Best practices for navigating the bridged community chat

The PINE64 community chat is connected across multiple platforms: IRC, Telegram, Discord, and Matrix. Each platform has its own unique user base and interface, however they interact with each other through the bot account bridging all platforms.

The software to bring all platforms together is called Matterbridge. It acts as the bridge that connects these platforms. It facilitates seamless communication by relaying messages between them. When a user sends a message on any platform (such as IRC), the bot account picks it up. The bot then relays the message to all other connected platforms (such as Telegram, Discord, Matrix). This ensures that users on different platforms can communicate with each other.

Users can choose their preferred platform while staying connected to the community.

A short explanation on how to read the messages

The following example can be used to illustrate the use of the bridged community chat:

[D] <Dave> Hey everyone! Just got my new PinePhone. Loving it so far! 📱
[T] <Eve> Welcome, Dave! We’re discussing the upcoming application updates.
[M] <Frank> Hey folks! I’m here from Matrix. Any tips on optimizing battery life?
[I] <Ingrid> Greetings! 🌲 I wonder about the same, Frank.
[I] <Ingrid> Also, kudos to the PINE64 community for the software progress so far!

In this example, the part in the square brackets at the beginning shows the platform, from which each user is writing, [D]iscord, [I]RC, [M]atrix and [T]elegram. The part in the angle brackets contains the name of each user: in this example, Dave, Eve, Frank and Ingrid are chatting with each other.

The bot account relaying the message can have a name such as Pine64 Protocol Droid. Mind that this is not the name of the user, who wrote the message.

Things to consider when using the bridged community chat

In the bridged community chat that spans across Discord, Matrix, Element, and IRC, there are several important considerations to keep in mind. These guidelines help ensure smooth communication and prevent unintended issues. Let’s explore each of these aspects:

Avoid editing messages

Editing messages may lead to repeated broadcasts across platforms. To maintain clarity and prevent confusion, refrain from editing your messages after they have been sent.

Be cautious with Discord’s reply function

While Discord allows users to reply directly to specific messages, this feature does not translate to other platforms. When responding to messages, avoid using Discord’s reply function, as it does not display properly on Matrix, Element, or IRC.

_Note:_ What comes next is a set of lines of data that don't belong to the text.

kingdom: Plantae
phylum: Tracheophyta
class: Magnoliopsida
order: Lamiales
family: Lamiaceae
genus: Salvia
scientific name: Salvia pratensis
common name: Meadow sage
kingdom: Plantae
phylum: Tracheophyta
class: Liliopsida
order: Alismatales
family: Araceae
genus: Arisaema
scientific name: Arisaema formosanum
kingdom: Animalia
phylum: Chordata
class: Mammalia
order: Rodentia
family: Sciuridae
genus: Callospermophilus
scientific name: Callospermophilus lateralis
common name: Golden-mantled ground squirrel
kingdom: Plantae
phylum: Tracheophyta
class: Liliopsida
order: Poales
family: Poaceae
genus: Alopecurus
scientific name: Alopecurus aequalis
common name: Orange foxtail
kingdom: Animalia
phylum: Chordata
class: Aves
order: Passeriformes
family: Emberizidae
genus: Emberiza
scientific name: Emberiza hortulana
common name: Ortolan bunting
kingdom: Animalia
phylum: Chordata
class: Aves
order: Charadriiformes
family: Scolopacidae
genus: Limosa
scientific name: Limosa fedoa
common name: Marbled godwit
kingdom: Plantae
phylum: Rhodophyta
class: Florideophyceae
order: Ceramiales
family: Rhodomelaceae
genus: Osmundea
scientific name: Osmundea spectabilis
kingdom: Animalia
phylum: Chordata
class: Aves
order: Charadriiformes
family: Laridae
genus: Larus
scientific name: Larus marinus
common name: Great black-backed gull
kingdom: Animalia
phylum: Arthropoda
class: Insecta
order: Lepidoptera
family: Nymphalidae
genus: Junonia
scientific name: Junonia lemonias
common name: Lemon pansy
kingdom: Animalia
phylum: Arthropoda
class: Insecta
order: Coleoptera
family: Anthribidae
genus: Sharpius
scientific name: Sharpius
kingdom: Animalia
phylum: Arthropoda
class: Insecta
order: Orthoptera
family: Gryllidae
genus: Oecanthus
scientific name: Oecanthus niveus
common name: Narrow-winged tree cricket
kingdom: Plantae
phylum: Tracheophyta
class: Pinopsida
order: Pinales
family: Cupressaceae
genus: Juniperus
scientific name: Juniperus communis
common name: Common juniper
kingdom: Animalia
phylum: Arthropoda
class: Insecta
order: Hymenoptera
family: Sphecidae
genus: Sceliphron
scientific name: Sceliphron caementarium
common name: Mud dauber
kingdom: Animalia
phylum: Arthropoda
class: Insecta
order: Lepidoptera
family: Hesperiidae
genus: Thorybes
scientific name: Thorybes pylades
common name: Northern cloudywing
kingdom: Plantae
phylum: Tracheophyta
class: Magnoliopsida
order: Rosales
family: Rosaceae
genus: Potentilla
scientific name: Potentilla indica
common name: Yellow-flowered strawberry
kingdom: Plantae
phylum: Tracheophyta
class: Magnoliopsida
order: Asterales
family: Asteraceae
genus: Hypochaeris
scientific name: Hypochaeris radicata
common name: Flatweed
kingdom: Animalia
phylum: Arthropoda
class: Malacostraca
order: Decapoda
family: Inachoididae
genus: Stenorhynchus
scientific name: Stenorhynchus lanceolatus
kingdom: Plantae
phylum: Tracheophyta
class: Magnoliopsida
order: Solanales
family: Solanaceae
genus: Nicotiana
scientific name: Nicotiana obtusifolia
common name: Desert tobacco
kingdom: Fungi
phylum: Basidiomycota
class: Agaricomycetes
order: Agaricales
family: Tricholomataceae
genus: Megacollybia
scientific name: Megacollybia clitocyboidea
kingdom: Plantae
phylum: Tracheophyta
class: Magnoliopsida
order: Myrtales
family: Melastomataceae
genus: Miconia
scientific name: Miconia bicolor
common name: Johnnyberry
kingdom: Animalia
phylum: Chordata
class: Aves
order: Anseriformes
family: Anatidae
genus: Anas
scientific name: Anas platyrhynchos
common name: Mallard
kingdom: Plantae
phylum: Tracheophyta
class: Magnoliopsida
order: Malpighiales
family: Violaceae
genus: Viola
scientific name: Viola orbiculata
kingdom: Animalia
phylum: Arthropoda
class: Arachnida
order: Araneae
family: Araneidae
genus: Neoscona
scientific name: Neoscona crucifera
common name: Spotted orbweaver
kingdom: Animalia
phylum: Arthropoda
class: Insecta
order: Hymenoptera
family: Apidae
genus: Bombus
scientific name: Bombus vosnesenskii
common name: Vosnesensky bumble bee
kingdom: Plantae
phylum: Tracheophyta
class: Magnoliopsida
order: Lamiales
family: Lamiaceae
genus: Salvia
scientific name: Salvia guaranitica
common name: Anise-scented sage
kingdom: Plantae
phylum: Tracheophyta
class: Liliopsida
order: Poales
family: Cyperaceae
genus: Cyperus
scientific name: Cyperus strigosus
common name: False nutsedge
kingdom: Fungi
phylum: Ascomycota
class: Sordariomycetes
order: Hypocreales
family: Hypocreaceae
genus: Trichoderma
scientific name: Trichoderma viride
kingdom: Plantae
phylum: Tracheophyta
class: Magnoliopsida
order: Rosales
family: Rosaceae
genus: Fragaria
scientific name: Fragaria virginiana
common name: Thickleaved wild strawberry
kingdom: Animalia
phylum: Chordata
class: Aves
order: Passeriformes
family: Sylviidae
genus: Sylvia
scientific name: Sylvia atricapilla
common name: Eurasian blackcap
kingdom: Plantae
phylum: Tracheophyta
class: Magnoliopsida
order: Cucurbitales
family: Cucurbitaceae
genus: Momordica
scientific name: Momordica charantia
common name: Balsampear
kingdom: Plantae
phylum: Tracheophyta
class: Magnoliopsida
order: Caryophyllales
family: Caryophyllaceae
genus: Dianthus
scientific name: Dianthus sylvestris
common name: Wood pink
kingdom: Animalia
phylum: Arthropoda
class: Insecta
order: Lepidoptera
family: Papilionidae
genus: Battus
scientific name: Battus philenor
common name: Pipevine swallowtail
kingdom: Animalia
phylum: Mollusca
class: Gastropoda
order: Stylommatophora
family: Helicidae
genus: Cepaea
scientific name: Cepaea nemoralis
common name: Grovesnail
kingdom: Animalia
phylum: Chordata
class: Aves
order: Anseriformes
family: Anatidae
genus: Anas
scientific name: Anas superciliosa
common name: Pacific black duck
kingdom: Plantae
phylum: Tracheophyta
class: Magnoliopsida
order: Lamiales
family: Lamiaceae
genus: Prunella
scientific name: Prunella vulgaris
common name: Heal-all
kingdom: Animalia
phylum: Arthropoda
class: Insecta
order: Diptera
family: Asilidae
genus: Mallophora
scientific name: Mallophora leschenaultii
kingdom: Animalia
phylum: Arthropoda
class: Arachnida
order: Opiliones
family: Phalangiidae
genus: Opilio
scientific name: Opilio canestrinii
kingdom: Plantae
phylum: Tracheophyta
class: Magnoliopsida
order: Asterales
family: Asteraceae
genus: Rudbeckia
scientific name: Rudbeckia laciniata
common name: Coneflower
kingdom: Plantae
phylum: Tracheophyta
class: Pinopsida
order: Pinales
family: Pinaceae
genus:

Instead mention the name of the user you are replying to in your message.

Use paste services for code and log data

Code snippets and log data may not display correctly due to formatting limitations on the bridged community platforms. To share code or logs effectively, consider using paste services (such as Pastebin or GitHub Gists) and provide a link to the content.

By adhering to these best practices, you can contribute to a seamless and harmonious experience within the bridged community chat. Happy chatting!

Telegram images do not appear in IRC

When sending images via Telegram, be aware that they do not appear in the IRC channel. If visual content is crucial, consider alternative methods of sharing, such as providing a link to an image hosting service.

Mind file size limits for uploaded files

Keep in mind that uploaded files, especially videos, have maximum size limits. If sharing files, verify that they fall within the acceptable size range to ensure successful transmission across all platforms.

Avoid manual line breaks and long messages

Messages with manual line breaks (hard returns) are interpreted as separate messages. To prevent fragmentation, avoid lengthy messages with excessive line breaks.

Long messages get cut off. To ensure complete communication, keep your messages concise and within reasonable length.

Underscores can cause formatting issues

Underscores (_) in texts (for example as part of web links) can cause formatting issues due to being interpreted as command to write a text in italic. This sometimes causes links to not properly display and work across the bridge.